A good text editor would be nice on the iPad, or at least a proper shell client—something that resembles Apple's Terminal.
Currently the iPad is not suited to web work.
I don't have every version of every web browser on my desktop either. I use
http://browsershots.org/ . It'd be nice if an app could integrate with this service.
You don't have to have all, just the important one. Currently the iPad is not suited to web work.
Certainly, but this is a design issue—and it doesnt sound like an insurmountable one.
Currently the iPad is not suited to web work.
I could imagine two solutions: (1) web "projects" can be be bundled together and synced by WiFi (tarballed by some application with metadata, perhaps); (2) the app could simply be an enhanced text editor with a ssh/ftp client embedded.
Currently, the tools aren't really there especially iof the Op needs a WSYWIG solution.
I wouldn't be too sure about that. I imagine that a good text editor with assorted tools would be great for me when I want to toss around ideas.
Tossing around ideas is not getting work done, and thats what I thought the OP was talking about.
Maybe I should have said
currently it isn't suited to the task, but sure once Dreamweaver is ported to the iPad it will be awesome for web development.
You don't have to have every browser on your machine, just the important ones, but no platform will be good for web development without an assortment of browsers.
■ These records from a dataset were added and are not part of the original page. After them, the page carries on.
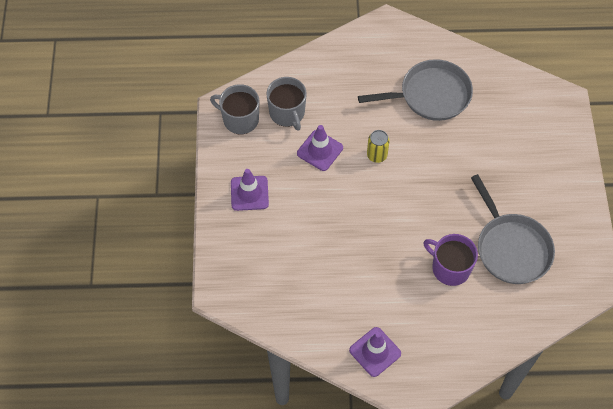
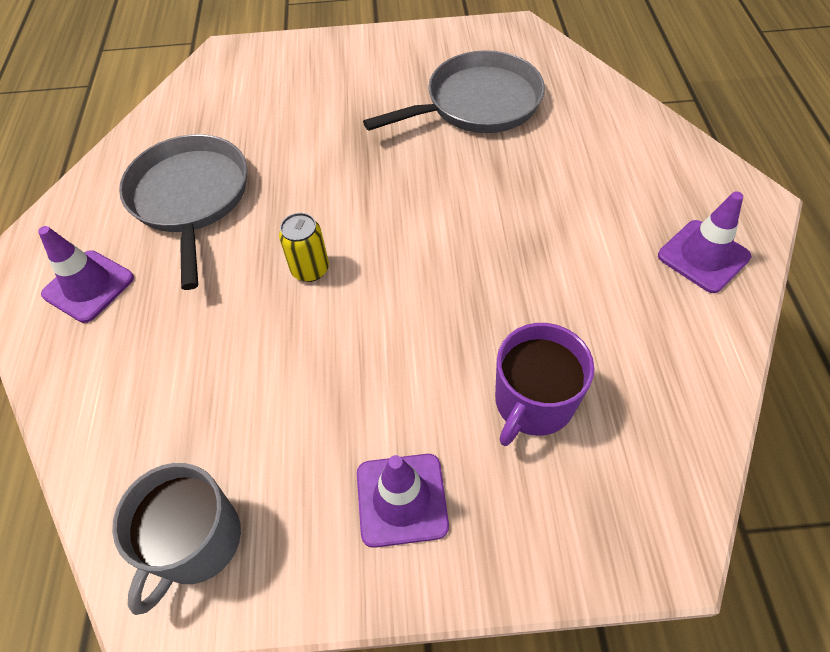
camera: 90 degrees left, 5 degrees down
grey mug [267,77,307,131] -> none
purple traffic cone [297,125,343,171] -> purple traffic cone moved to [38,226,134,323]
purple mug [423,234,478,286] -> purple mug moved to [495,323,594,446]

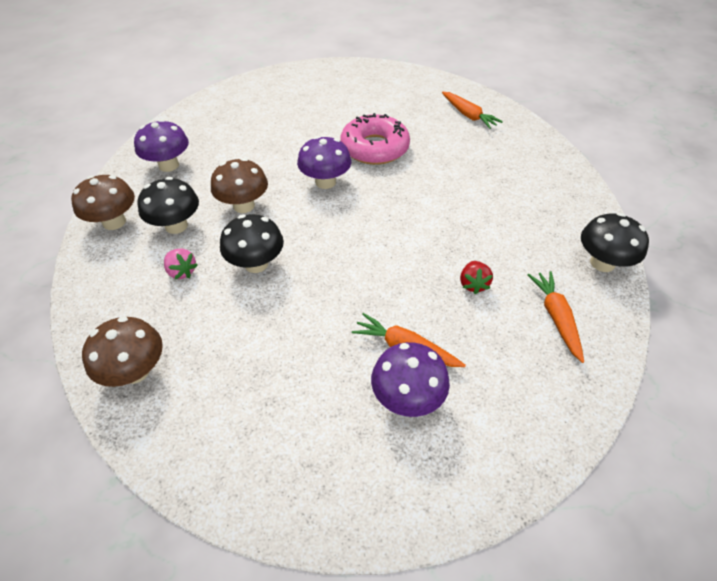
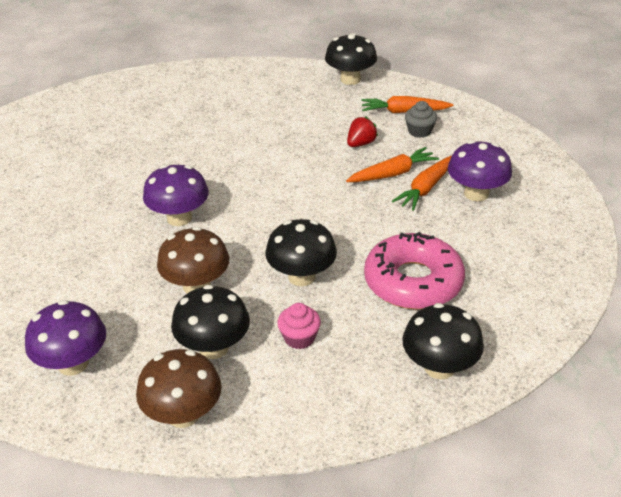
camera: 80 degrees left, 10 degrees down
brown mushroom [82,316,163,387] -> black mushroom [402,303,484,379]
pink strawberry [164,248,198,279] -> pink cupcake [277,303,321,349]
pink donut [341,113,410,165] -> pink donut moved to [364,232,465,310]
orange carrot [442,92,503,129] -> orange carrot moved to [346,147,439,182]
red strawberry [460,261,493,294] -> red strawberry turned 60 degrees counterclockwise [347,116,378,147]
none -> grey cupcake [405,101,437,138]

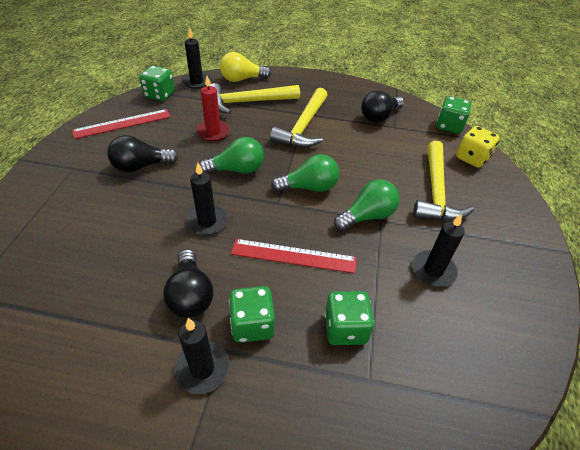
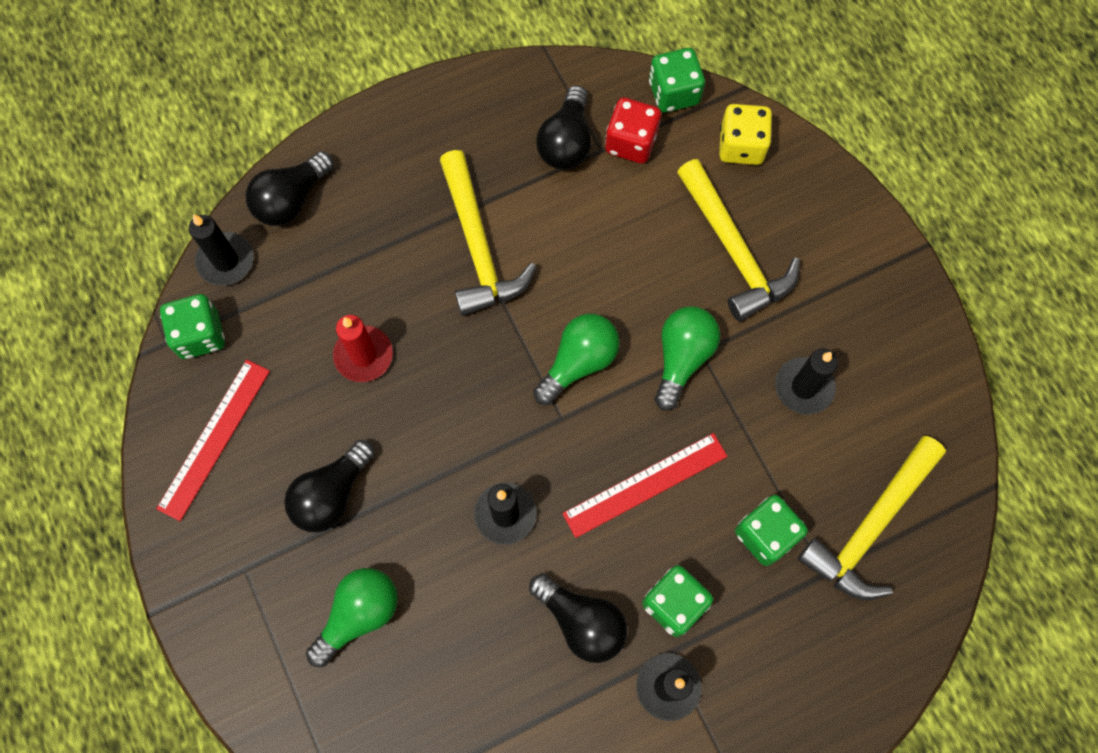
camera: 35 degrees left, 25 degrees up
green light bulb [199,137,264,174] -> green light bulb moved to [306,568,398,667]
yellow hammer [210,83,300,114] -> yellow hammer moved to [798,436,946,600]
yellow light bulb [220,52,271,82] -> black light bulb [246,151,333,226]
none -> red dice [605,98,661,164]

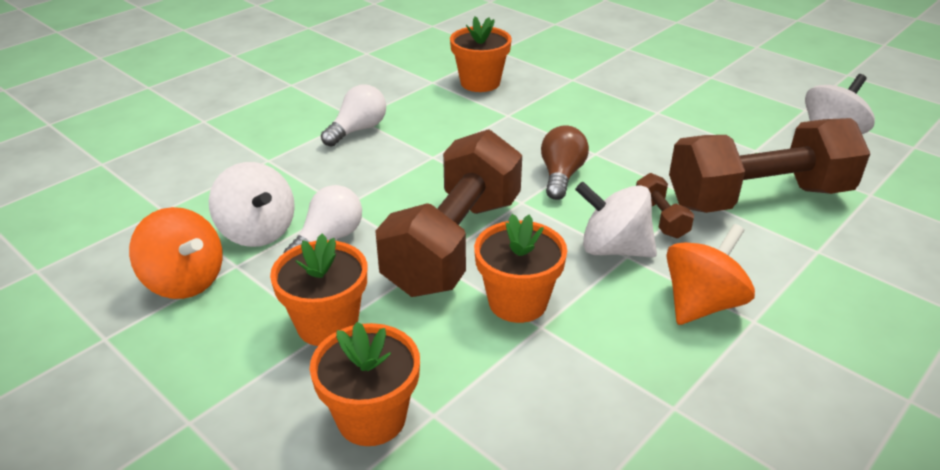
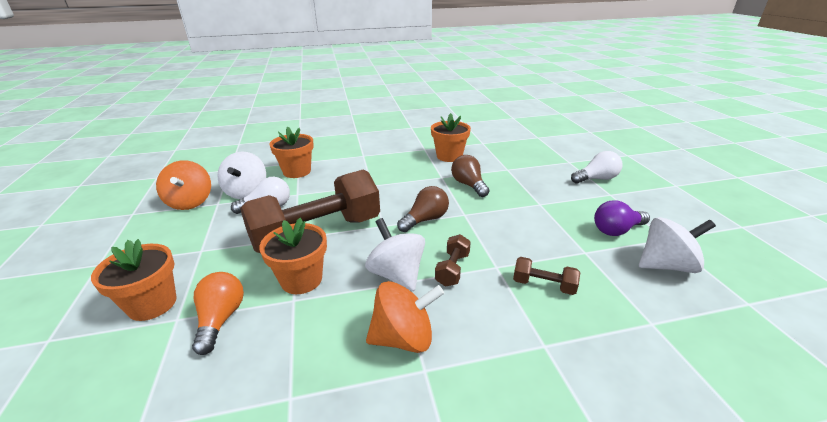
camera: 35 degrees right, 5 degrees down
orange flower pot [270,234,367,346] -> orange flower pot moved to [269,127,314,178]
white light bulb [321,85,386,147] -> white light bulb moved to [571,151,622,183]
brown dumbbell [669,118,871,213] -> brown dumbbell [513,257,580,295], size x0.41
none -> orange light bulb [192,272,244,355]
none -> brown light bulb [451,155,490,197]
none -> purple light bulb [594,200,650,236]

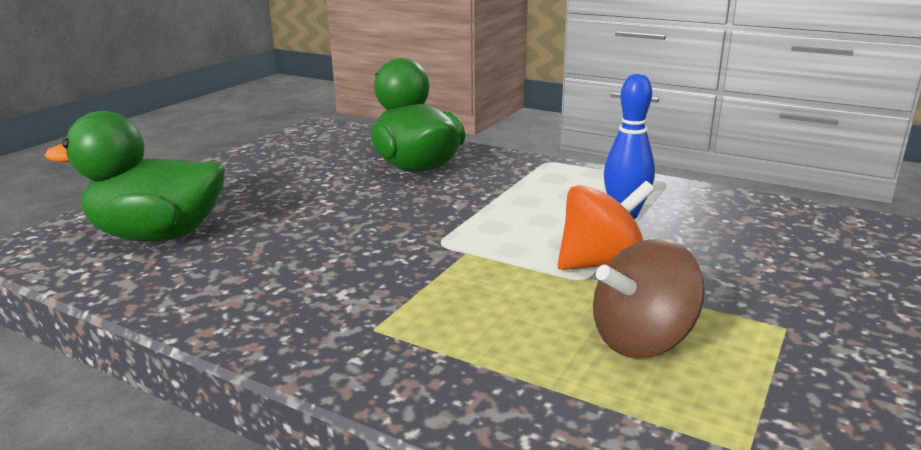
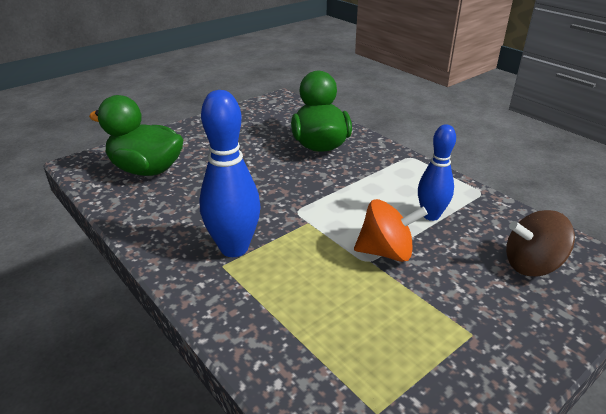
camera: 20 degrees right, 10 degrees up
brown spinning top [593,239,705,358] -> brown spinning top moved to [506,210,575,276]
none -> blue bowling pin [199,90,261,257]

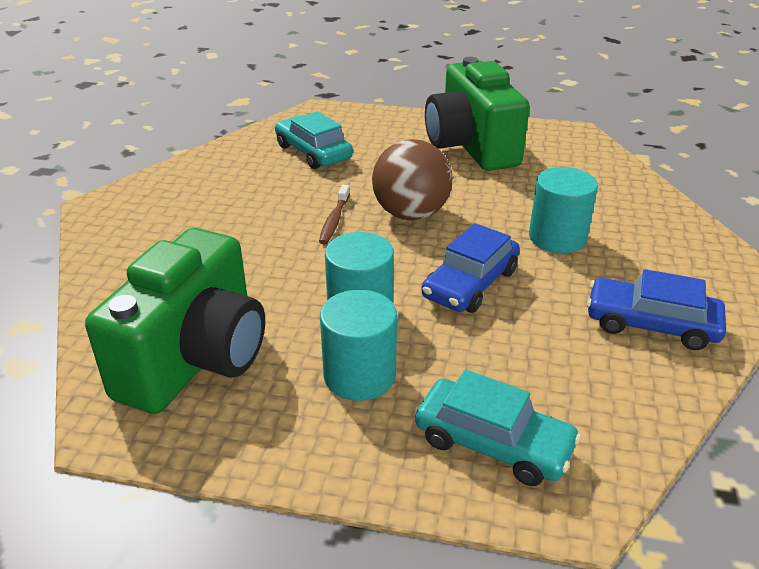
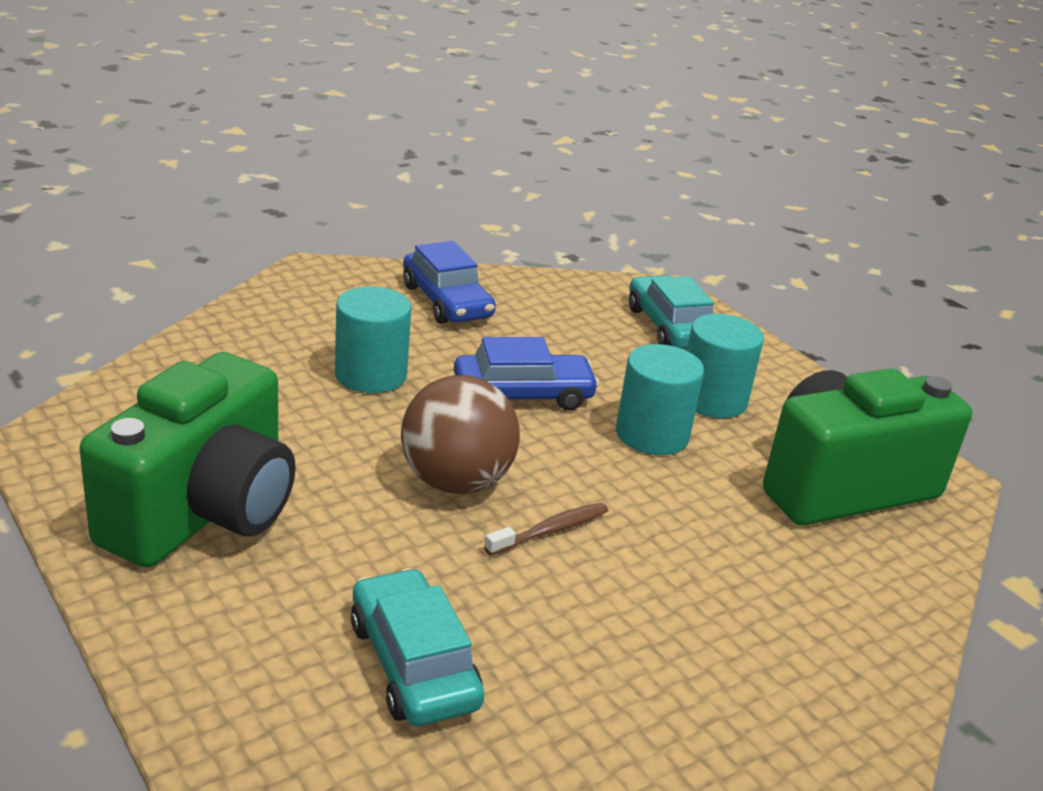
camera: 140 degrees left, 5 degrees down
turquoise car [275,111,353,169] -> turquoise car turned 150 degrees clockwise [351,568,484,726]

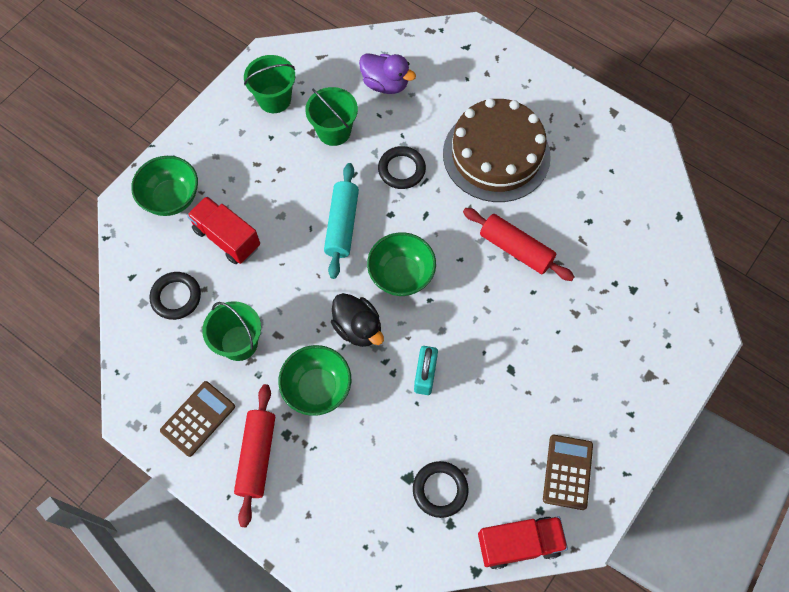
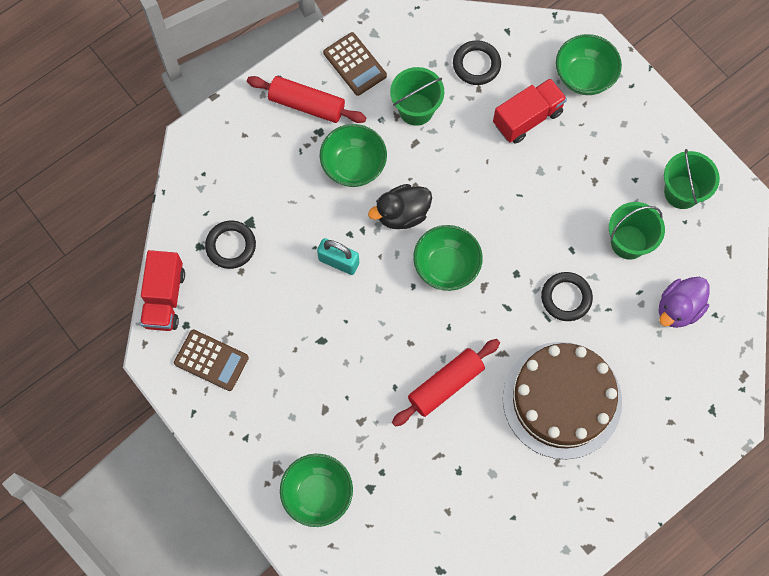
camera: 105 degrees right, 5 degrees up
turquoise rolling pin [324,163,359,279] -> none
none -> green bowl [280,454,353,527]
Sure you can use it for playing with code, but I thought the OP was interested in its use for serious web work.
It really comes down to how you work, if all you need to code HTML5 is a text editor then the iPad will do just fine, once you have an FTP client and provided you don't mind changing applications just to check your preview (admittedly 4.0 makes this easier, but its still not as good as side by side display) , but if you require more of a WSYWIG solution
CURRENTLY the iPad is not a good choice for this task.
It boils down to this, you can make the iPad get the job done, but you will burn more time with workarounds than getting actual work done. Perhaps in a year there will be more mature tools, but currently it is not suite to web work.